## What you need to do
Set down again each entry exactly as it reads, pictures excluded.

Change listing data:
== Segment start ==

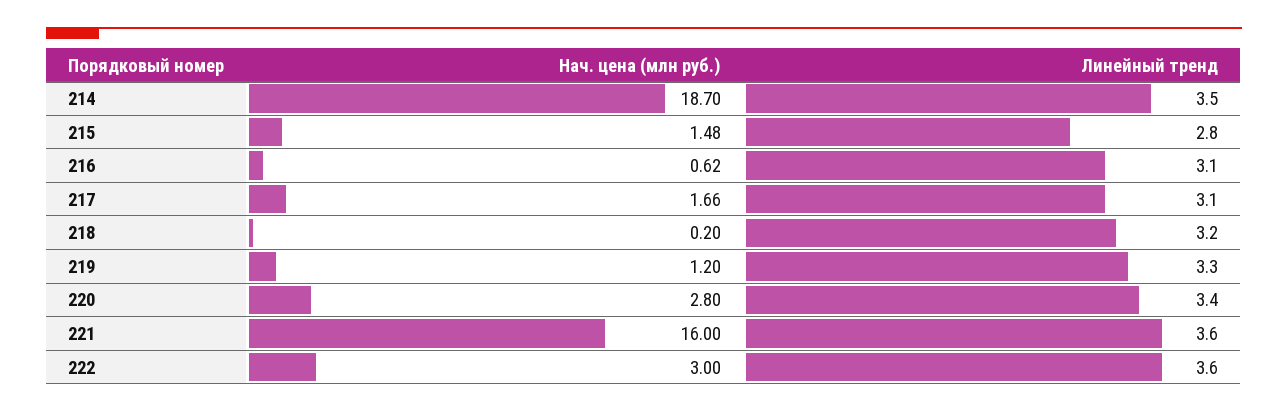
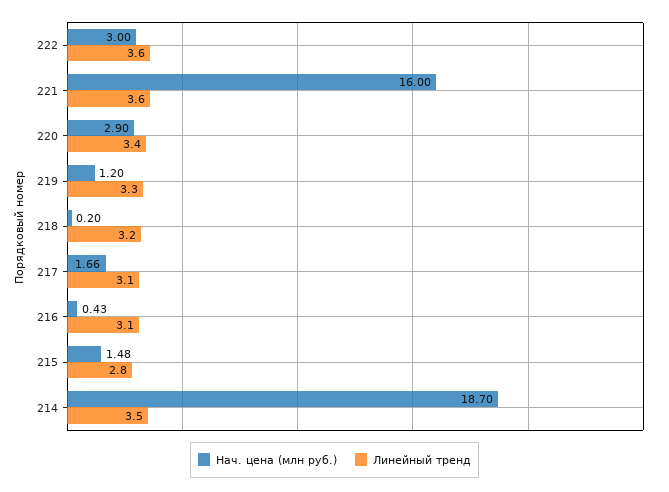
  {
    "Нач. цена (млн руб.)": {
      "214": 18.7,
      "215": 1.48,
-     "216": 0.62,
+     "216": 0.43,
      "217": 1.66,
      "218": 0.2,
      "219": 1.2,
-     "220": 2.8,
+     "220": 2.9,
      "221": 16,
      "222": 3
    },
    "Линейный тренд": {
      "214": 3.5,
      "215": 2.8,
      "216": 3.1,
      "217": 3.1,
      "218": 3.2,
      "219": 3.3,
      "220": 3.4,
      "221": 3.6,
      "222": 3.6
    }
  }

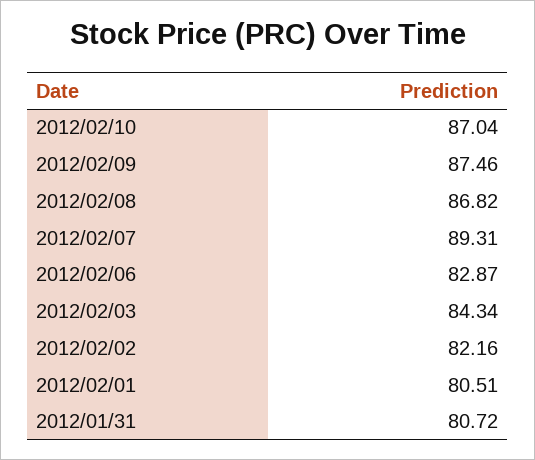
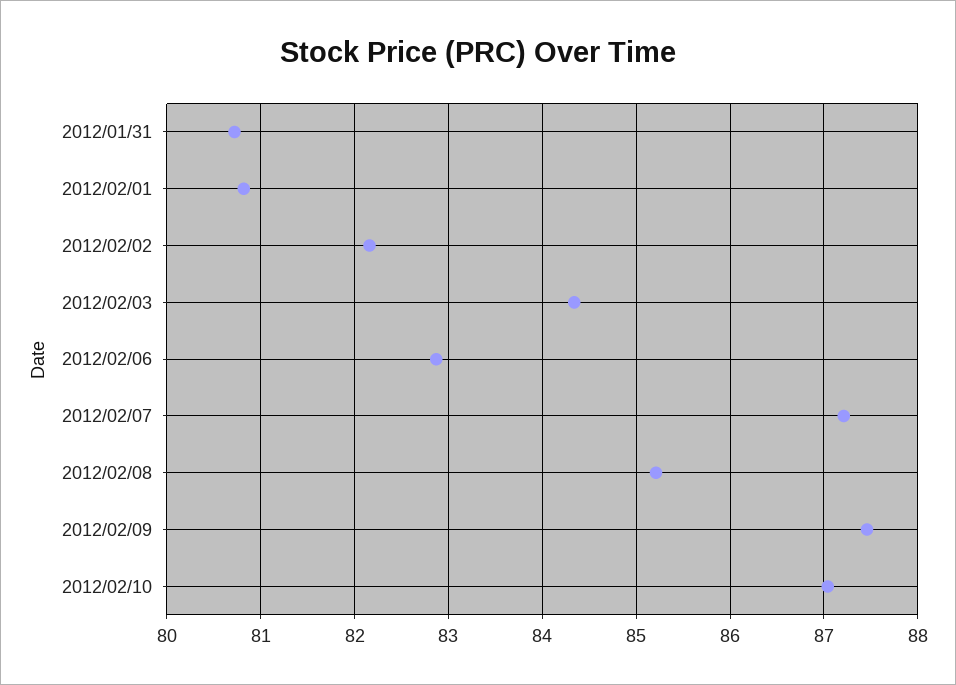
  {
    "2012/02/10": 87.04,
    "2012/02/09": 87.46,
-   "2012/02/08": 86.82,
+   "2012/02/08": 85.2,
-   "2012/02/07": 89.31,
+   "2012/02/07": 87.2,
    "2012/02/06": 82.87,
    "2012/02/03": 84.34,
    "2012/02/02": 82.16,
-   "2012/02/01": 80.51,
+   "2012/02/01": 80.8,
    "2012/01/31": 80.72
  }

== Segment end ==

## Answer for the task
  {
    "Нач. цена (млн руб.)": {
      "214": 18.7,
      "215": 1.48,
-     "216": 0.62,
+     "216": 0.43,
      "217": 1.66,
      "218": 0.2,
      "219": 1.2,
-     "220": 2.8,
+     "220": 2.9,
      "221": 16,
      "222": 3
    },
    "Линейный тренд": {
      "214": 3.5,
      "215": 2.8,
      "216": 3.1,
      "217": 3.1,
      "218": 3.2,
      "219": 3.3,
      "220": 3.4,
      "221": 3.6,
      "222": 3.6
    }
  }

  {
    "2012/02/10": 87.04,
    "2012/02/09": 87.46,
-   "2012/02/08": 86.82,
+   "2012/02/08": 85.2,
-   "2012/02/07": 89.31,
+   "2012/02/07": 87.2,
    "2012/02/06": 82.87,
    "2012/02/03": 84.34,
    "2012/02/02": 82.16,
-   "2012/02/01": 80.51,
+   "2012/02/01": 80.8,
    "2012/01/31": 80.72
  }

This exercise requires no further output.